Mechanisms of regulated necrosis in the intestine of FADD^IEC-KO mice. (A) In the colon of mice bearing an intestinal epithelial cell (IEC)-specific deletion of Fadd (FADD^IEC-KO mice), the bacterial flora elicits Toll-like receptor (TLR) signaling, resulting in the MYD88-dependent synthesis of pro-inflammatory cytokines including tumor necrosis factor α (TNF), interleukin-1β (IL-1β) and IL-6. These stimulate immune cell infiltration of the intestinal mucosa. Moreover, by binding to TNF receptor 1 (TNFR) on the surface of IECs, TNF activates a signaling pathway that involves the deubiquitinating enzyme cylindromatosis (CYLD) and receptor-interacting protein kinases 1 and 3 (RIP1 and RIP3), resulting in the necrotic death of IECs. Altogether, these molecular and cellular cascades underlie the severe colic disease that characterizes FADD^IEC-KO mice. (B) FADD^IEC-KO mice also manifest the RIP3-dependent loss of IECs in the small intestine and develop enteritis. However, this does not appear to be triggered by the bacterial flora, nor to rely on MYD88-dependent gene transactivation. Interestingly, the small intestine of FADD^IEC-KO mice is characterized by a consistent reduction in the Paneth cell compartment. This results in impaired secretion of antimicrobials, in turn allowing for increased bacterial proliferation and (at least theoretically) facilitating the development of the concomitant colic disease. However, the molecular mechanisms that drive the activation of RIP3 in the small intestine of FADD^IEC-KO mice remain obscure. In IECs from wild-type (WT) mice, FADD operates as an endogenous inhibitor of RIP3-driven regulated necrosis, thus preventing both colitis and enteritis. LPS, lipopolysaccharide.

In addition to colitis (inflammation of the colon), FADD^IEC-KO mice also developed enteritis (inflammation of the small intestine), featuring massive necrotic death of IECs and granulocytic infiltration ⁹. However, whereas Ripk3^−/− mice were protected from both enteritis and colitis as induced by the IEC-specific knockout of Fadd, enteritis was virtually unaffected by the absence of functional CYLD, MYD88 and TNF, or germ-free conditions ⁹, implying that another, perhaps cell type-specific, mechanism must exist that accounts for RIP3 activation in the small intestine of FADD^IEC-KO mice (Figure 1B).
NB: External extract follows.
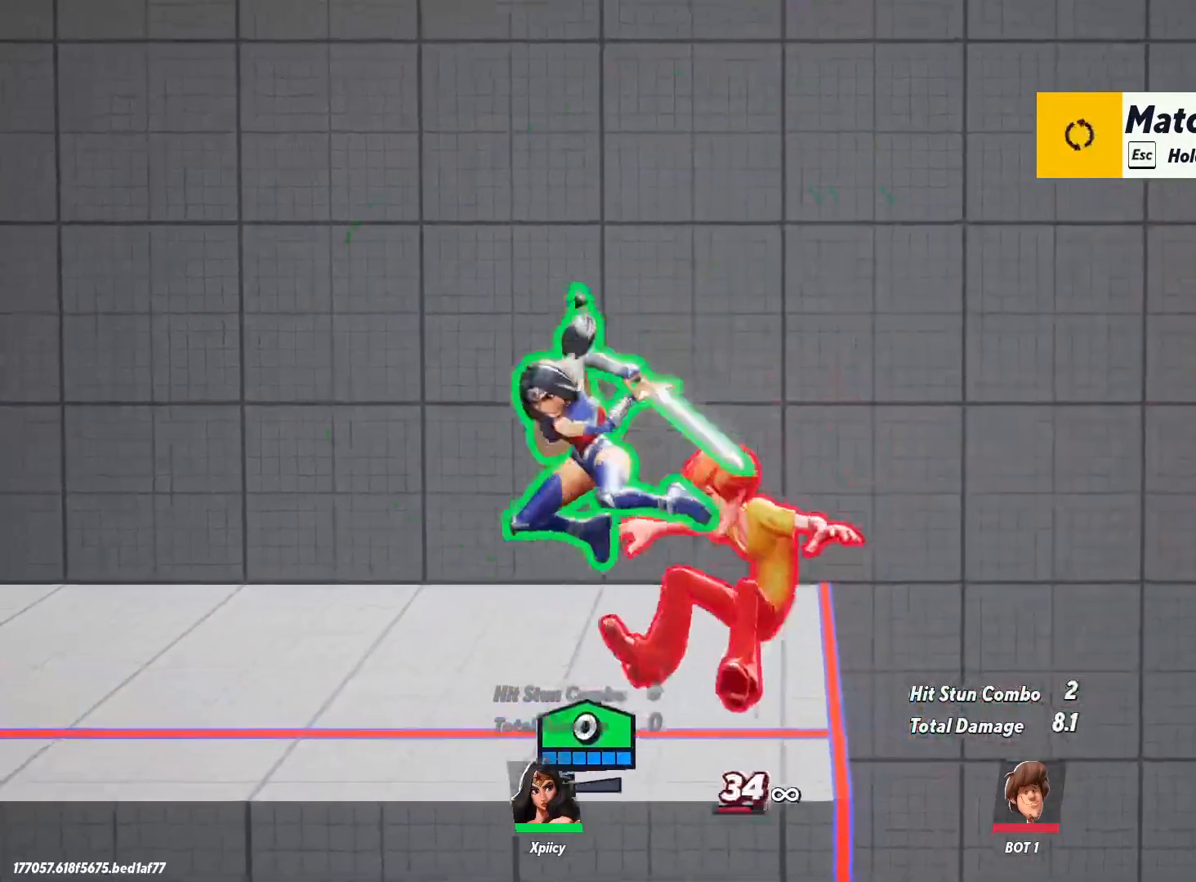
{"keys": ["d"], "events": [[167, "space", "down"], [267, "a", "up"], [267, "space", "up"], [317, "d", "down"]]}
Of note, these animals exhibited a consistent reduction in Paneth cells compared to their wild-type littermates ⁹. As Paneth cells normally secrete a wide array of antimicrobial peptides into the intestinal lumen, their depletion might facilitate the expansion of the intestinal flora, possibly exacerbating the colic (but not the enteric) phenotype of FADD^IEC-KO mice. Consistent with this notion, Welz et al. detected, in the ileum of FADD^IEC-KO mice, impaired expression of antimicrobial factors including lysozyme, α-defensin 20, α-defensin-related sequence 1 and angiogenin 1 ⁹. As defects in the autophagic machinery have been associated with notable abnormalities in granule exocytosis by Paneth cells ^{12, 13}, it is tempting to speculate that the signaling pathways leading to RIP3 activation in the small intestine of FADD^IEC-KO mice may be linked to the autophagic machinery. Future investigation is urgently awaited to elucidate these aspects.

Irrespective of these unresolved issues, Welz et al. identified FADD as a critical inhibitor of RIP3-dependent regulated necrosis in vivo. Together with the fact that the knockout of two essential components of the core machinery for extrinsic apoptosis, namely Fadd and Casp8, is embryonic lethal unless Ripk1 and Ripk3, respectively, are deleted as well ^{14, 15}, this work suggests the existence of an intimate crosstalk between cell death subroutines that is critical for development as well as for multiple pathophysiological conditions. Nature has invented an elegant design to ensure this crosstalk: while FADD is a positive effector of apoptotic cell death initiated via the extrinsic pathway, it exerts a negative, inhibitory function in regulated necrosis mediated by RIP3.